CPS verification expert wins Air Force young investigator research award
Taylor T. Johnson, an assistant professor of computer science, computer engineering, and electrical engineering, has been recognized with an early career award from the Air Force Office of Scientific Research. He will receive a three-year grant to work on formal verification for cyber-physical systems (CPS) that is understandable and reusable.
The $450,000 grant is part of the AFOSR’s $19.1 million Young Investigator Research Program. The agency this year awarded research grants to 43 engineers and scientists “who show exceptional ability and promise for conducting basic research.”
Johnson and his lab, VeriVITAL – the Verification and Validation for Intelligent and Trustworthy Autonomy Laboratory in Vanderbilt’s Institute for Software Integrated Systems, focus on developing formal verification techniques and software tools for CPS, with goals of improving safety, reliability, and security in the fast-growing Internet of Things. This includes developing foundational approaches and applying techniques and tools from a wide range of fields, including hybrid systems, formal methods, control theory, software engineering, distributed systems, and real-time systems.

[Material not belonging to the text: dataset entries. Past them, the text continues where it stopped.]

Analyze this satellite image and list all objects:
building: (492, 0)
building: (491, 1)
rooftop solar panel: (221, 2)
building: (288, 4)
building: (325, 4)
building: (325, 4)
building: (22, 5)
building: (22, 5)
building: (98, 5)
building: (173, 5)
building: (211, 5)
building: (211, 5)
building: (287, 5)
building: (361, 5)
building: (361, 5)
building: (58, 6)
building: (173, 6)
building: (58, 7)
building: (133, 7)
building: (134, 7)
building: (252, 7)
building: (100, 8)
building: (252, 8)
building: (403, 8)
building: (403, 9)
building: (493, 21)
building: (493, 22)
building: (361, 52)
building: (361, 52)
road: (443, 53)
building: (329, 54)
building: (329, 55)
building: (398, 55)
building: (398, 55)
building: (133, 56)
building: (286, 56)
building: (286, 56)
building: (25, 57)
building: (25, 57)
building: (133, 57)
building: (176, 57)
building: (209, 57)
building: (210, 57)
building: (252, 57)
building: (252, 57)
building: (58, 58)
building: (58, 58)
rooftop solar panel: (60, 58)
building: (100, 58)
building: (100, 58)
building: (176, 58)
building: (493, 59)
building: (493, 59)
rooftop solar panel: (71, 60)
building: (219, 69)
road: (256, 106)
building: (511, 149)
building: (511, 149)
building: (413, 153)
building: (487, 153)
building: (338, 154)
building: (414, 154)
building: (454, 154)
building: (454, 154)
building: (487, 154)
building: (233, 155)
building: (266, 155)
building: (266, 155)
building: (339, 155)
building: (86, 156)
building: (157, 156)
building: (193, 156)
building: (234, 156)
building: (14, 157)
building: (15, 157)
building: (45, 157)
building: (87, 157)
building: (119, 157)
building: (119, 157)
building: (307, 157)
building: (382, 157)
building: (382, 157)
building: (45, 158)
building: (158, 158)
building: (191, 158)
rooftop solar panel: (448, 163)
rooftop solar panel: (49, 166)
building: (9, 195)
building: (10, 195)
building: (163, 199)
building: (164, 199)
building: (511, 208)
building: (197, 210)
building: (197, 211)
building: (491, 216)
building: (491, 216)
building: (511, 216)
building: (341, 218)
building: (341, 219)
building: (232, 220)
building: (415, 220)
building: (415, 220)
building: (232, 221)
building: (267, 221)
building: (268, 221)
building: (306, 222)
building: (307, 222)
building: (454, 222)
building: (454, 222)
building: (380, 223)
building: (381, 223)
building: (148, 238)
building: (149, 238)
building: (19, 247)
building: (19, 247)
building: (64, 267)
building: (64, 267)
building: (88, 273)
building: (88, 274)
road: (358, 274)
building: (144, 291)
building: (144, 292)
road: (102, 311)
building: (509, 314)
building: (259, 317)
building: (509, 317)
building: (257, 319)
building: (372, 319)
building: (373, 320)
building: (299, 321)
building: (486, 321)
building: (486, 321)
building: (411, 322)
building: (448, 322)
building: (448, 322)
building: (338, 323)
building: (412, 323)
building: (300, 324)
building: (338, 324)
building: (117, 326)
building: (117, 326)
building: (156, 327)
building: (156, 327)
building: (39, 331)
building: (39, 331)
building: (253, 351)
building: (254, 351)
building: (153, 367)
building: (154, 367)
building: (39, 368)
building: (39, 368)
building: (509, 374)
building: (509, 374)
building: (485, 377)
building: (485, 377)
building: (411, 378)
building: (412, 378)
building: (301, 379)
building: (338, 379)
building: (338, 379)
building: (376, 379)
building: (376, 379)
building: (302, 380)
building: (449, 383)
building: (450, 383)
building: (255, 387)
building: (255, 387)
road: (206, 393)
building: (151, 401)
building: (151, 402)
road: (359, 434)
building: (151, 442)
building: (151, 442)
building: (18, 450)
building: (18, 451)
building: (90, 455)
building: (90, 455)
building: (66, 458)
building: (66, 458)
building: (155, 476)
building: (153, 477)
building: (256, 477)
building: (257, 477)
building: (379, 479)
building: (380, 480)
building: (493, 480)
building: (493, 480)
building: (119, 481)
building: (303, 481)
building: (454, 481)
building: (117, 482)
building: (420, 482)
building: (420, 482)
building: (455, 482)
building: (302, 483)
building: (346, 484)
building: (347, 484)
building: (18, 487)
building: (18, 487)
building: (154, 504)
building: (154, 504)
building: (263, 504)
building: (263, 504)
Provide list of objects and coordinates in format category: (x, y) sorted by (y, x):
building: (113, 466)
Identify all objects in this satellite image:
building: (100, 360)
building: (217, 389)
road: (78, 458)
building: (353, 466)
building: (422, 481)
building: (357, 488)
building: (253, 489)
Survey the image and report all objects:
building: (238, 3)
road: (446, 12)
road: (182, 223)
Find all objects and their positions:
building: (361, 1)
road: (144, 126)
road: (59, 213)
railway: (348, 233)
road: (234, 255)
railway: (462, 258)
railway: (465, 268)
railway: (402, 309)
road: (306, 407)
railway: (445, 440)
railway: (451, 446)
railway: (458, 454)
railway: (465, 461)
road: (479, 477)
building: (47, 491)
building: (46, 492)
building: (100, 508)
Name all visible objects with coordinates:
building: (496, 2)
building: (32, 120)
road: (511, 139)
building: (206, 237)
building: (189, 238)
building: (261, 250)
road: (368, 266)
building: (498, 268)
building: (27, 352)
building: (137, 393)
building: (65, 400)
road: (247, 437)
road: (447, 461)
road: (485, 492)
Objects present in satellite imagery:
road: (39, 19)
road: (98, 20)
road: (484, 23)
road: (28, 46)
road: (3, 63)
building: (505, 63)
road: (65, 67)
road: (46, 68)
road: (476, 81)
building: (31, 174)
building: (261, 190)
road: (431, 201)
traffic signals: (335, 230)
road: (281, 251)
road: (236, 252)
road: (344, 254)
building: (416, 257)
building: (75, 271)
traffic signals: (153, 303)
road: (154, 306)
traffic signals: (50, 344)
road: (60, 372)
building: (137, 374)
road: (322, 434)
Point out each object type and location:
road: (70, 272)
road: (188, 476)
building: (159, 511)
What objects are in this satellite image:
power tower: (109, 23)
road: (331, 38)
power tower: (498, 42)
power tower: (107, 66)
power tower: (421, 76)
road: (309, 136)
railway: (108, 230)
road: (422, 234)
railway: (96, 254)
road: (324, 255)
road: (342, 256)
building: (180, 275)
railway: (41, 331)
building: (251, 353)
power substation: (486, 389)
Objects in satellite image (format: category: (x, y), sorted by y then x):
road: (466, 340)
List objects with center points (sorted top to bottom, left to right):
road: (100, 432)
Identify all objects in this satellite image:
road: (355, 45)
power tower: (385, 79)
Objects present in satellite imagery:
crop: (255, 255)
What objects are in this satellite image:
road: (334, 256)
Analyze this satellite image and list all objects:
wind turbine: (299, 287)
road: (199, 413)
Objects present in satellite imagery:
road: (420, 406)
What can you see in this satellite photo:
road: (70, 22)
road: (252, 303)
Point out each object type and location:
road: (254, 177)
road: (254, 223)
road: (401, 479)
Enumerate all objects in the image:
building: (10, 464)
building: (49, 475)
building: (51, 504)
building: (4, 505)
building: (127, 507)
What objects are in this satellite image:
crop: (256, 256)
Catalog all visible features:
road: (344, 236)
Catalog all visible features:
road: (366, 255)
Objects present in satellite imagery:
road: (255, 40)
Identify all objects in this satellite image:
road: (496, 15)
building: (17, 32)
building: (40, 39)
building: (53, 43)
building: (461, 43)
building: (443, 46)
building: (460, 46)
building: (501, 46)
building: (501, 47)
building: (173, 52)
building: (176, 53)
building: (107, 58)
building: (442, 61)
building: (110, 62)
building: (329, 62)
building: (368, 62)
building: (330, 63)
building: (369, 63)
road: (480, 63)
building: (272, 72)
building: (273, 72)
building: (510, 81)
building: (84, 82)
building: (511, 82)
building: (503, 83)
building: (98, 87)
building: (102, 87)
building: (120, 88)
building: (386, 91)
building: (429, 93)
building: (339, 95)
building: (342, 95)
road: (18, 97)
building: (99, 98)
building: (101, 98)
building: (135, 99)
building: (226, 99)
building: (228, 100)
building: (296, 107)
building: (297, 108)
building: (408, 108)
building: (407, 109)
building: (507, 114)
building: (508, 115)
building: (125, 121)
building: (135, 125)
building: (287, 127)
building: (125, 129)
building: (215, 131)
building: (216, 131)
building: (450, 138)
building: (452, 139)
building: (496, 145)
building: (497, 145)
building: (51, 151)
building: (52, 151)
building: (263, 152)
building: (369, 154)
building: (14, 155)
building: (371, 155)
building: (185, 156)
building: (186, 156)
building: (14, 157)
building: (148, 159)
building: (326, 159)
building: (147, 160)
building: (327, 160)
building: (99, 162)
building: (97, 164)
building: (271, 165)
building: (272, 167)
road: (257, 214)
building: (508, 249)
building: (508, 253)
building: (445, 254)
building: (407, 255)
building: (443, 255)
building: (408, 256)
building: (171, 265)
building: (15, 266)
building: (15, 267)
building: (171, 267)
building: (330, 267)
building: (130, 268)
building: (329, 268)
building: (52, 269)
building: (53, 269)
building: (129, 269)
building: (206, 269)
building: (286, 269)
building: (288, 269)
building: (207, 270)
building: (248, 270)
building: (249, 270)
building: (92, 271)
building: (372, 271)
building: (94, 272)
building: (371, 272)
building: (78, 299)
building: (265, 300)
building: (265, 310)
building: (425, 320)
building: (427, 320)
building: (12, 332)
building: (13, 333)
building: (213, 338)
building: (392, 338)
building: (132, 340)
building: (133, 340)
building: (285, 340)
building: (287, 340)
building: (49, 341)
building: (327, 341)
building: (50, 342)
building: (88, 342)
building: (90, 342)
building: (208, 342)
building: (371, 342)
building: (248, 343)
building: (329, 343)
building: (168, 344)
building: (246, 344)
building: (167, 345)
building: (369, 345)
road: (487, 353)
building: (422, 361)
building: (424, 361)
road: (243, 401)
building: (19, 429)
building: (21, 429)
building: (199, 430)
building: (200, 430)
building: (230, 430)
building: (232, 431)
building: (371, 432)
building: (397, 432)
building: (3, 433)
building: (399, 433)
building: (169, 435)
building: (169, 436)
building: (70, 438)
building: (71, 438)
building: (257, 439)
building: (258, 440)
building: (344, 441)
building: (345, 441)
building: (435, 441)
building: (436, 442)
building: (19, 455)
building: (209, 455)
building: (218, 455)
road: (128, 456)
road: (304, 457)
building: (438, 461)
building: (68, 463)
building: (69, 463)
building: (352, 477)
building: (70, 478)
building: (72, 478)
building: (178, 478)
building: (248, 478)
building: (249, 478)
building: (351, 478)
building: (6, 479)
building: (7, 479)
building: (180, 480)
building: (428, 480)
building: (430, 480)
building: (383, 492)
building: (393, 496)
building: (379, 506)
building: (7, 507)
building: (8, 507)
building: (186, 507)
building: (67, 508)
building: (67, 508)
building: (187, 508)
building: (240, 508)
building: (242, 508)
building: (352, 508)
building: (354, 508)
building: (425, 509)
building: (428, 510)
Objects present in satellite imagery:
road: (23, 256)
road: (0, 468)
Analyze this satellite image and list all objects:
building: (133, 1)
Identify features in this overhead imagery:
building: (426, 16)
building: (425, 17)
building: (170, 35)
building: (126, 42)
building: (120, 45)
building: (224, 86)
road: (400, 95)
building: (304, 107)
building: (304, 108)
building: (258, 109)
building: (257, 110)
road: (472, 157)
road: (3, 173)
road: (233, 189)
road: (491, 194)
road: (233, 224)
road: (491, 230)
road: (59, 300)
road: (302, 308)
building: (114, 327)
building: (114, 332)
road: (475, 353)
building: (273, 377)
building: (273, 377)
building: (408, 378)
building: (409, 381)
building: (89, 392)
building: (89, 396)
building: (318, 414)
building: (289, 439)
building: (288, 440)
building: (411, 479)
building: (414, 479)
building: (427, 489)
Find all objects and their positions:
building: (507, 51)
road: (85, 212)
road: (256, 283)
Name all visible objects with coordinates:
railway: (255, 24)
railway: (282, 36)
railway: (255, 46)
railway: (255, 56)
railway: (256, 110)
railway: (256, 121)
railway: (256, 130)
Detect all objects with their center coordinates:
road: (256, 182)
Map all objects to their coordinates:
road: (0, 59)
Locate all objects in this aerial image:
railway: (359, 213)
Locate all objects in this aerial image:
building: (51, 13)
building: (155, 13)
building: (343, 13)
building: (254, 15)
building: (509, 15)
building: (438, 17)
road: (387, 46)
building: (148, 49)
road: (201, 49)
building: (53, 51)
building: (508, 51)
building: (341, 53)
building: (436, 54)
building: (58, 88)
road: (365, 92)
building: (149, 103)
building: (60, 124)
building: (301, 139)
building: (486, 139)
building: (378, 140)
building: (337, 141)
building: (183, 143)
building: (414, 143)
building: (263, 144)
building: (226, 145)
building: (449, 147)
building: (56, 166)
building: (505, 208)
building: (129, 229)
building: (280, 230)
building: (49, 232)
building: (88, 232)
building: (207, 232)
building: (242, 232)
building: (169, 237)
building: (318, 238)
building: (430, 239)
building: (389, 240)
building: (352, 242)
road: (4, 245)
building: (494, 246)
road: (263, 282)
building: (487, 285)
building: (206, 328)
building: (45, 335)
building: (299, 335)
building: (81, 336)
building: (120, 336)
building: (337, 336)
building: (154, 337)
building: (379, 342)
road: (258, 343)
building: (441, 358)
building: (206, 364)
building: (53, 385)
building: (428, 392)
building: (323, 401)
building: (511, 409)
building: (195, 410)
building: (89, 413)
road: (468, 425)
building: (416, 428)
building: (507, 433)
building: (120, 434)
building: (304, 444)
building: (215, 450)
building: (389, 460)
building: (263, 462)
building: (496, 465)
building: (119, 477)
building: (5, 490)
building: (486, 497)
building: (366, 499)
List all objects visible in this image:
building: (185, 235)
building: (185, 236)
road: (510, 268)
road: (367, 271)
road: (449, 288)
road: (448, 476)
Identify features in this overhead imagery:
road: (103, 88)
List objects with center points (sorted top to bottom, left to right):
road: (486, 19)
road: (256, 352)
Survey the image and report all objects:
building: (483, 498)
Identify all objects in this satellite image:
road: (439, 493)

“I am grateful and humbled to be recognized for our proposed research to improve software and systems engineering for cyber-physical systems,” Johnson said. “The vast majority of personnel and cost resources in the engineering process for CPS are used in the verification and validation (V&V) process, with upwards of 80-90 percent of resources used for V&V in aerospace and defense systems.
“Through our project, we aim to improve the V&V process to increase its efficiency, with a broader vision of ensuring safe, secure, and reliable CPS.”
Johnson has a long-running collaboration with the Air Force through Air Force Research Laboratory (AFRL) and AFOSR projects and programs. He has made multiple visits to the research facilities, and both he and VeriVITAL have been supported by an AFRL research contract and two other AFOSR research grants.
As a faculty member, he participated in AFRL’s 2017 Summer of Innovation program to develop verification methods for autonomous systems in Dayton, OH, in conjunction with the Wright Brothers Institute and agency’s Air Vehicles Directorate at Wright-Patterson Air Force Base.
He has worked with the research lab’s Information Directorate in Rome, NY, two times – as an AFOSR Summer Faculty Fellowship Program participant over summer 2015 and as part of the lab’s Visiting Faculty Research Program (VFRP) over summer 2014. Additionally, he has researched with AFRL’s Space Vehicles Directorate in at Kirtland Air Force Base in Albuquerque, NM.
He joined the School of Engineering faculty in 2016 and has published more than 50 papers on formal software verification methods and their applications across the aerospace, automotive, power and energy systems, transportation, and robotics sectors. Several of these papers have received best paper awards, and Johnson and his collaborators were also recognized with an Association of Computing Machinery (ACM) best software repeatability evaluation award in 2016.
Johnson previously received a 2015 NSF Computer and Information Science and Engineering (CISE) Research Initiation Initiative (CRII) award.